Patronsuz Medya

Aaah, İstanbul, İstanbul olalı!

Deniz Türkoğlu - 25 Şubat 2004  


Kar, soğuk, kış, kıyamet. İstanbul'un deresinden tepesine kadar, buz tuttuk hepimiz. 'Beyaz Afet' de ne ki? Daha önce hiç duymamıştım. Hani doğudan gelen haberlerde; Erzurum'da, Kars'da, Ardahan'da falan filan. "Kar yolları kapattı. Bilmem kaç tane köye ulaşılamıyor. Filanca bacıyı kızakla sağlık ocağına kaydırdılar. 72 saat sonra doğan bebeğe 'İmdat' adını verdiler." diye duyarız ama.

"Bak İsviçre'ye, Rusya'ya, dön şuraya bak, oraya bak; bi de gel bize bak. Bu işte büyük bir becerisizlik var azizim." der geçerdik.

Sonra bi kaç sene önce; İstanbul yavaş yavaş karlanmaya, çamların üstü lapalanmaya, azıcık yollar tıkanmaya, bi de okullar tatil olmaya başlayıncaaa.

Bir gün bi baktık, televizyonda o doğu illerinden birinin valisi çıkmış, konuşma yapıyor.

"İstanbul'da son bilmem kaç sene içinde, metrekareye düşen bilmem şu kadar kar miktarının, bilmem kaç katı bizim buralarda, her gün yağar. İstanbul'da şu kadar kar küreme, bu kadar buz kırma, o kadar tuzlama-yağlama-yıkamaaa aracı varken, bizim burda bi tane kar küreme aracımız var. Biz o makineden çok memnunuz, çok işe yarıyor. İstanbul'lu istiyorsa ödünç verelim."

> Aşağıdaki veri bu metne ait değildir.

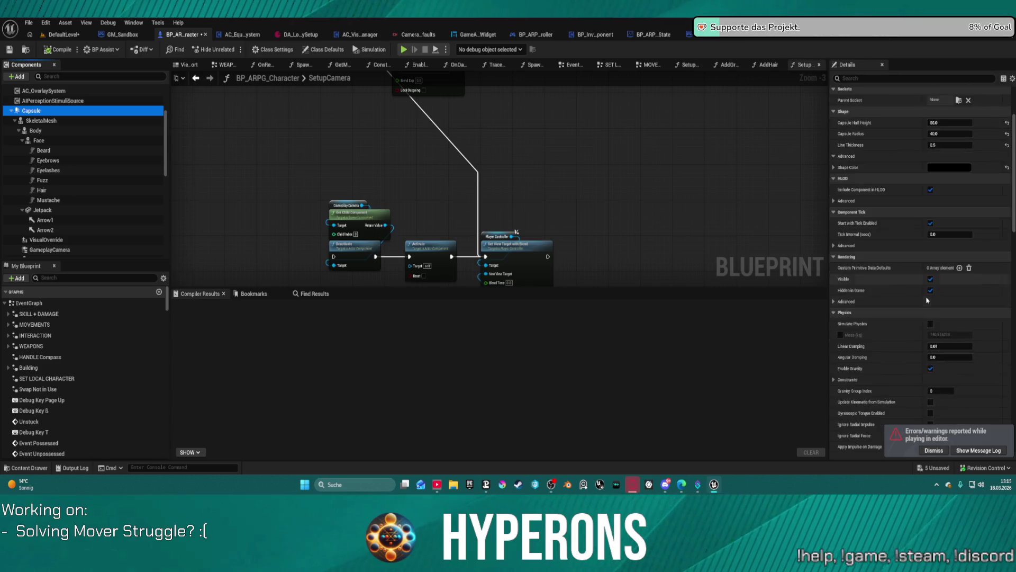
pyautogui.scroll(-2, 927, 300)
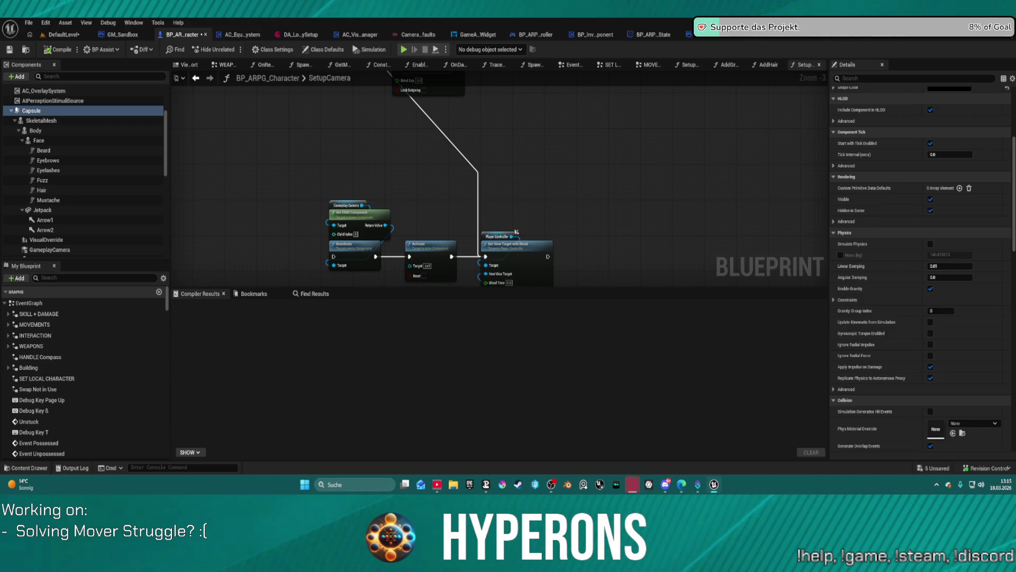
pyautogui.scroll(-15, 973, 397)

Dalga mı geçiyor acaba? İyi ki, bi okulları kapattık. Hem nerden biliyor Karayollarının, İstanbul Belediyesi'nin ve daha kim bilir neresinin depolarındaki; araç, makine, alet-edevat sayısını?

Sanki, yolları yılın üçte ikisi kar yüzünden kapalı, taa doğudaki o yerden kalktı geldi. Sayıp, sonra tekrar geri döndü. Nerden biliyorsun? Benim cebimde kaç para var, onu da bil bakalım.

Meğer dalga geçmiyormuş. Zamanında İstanbul gibi birkaç büyük şehir belediyesine az yalvarmamış, az haber salmamış, az üstelememiş. "Şu sizin depolarda hiç kullanılmadan duran araçları bize bir süreliğine ödünç verin. Burada halimiz yaman. Hastalarımız var, hamile kadınlarımız var, yaşlılarımız var. Ama kar yolları 'gene' kapattı. Mahsur kaldılar. Ne elektrik, ne su veremiyoruz. Haberleşemiyoruz. Yiyecekleri, içecekleri var mı bilmiyoruz." diye.

Allah yardımcıları olsun, gerçekten zor bir durum.

Fakat İstanbul'lu gururludur, zekidir, çalışkandır. Zor zamanlarda birbirine kenetlenir, öyle hemen demoralize olmaz. Yani İstanbul'luyu, kar falan yıldırmaz.

Yok son 50-60 yıllık raporlara göre İstanbul'a geçen yıl şu kadar kar yağdı; yok o kadar soğuk oldu o kadar soğuk oldu ki, kâğıthane'den Rüstem efendinin eli, evinin kapı koluna yapıştı kaldı; yok Etiler'e kurt indi gibi masallara karnımız tok bizim.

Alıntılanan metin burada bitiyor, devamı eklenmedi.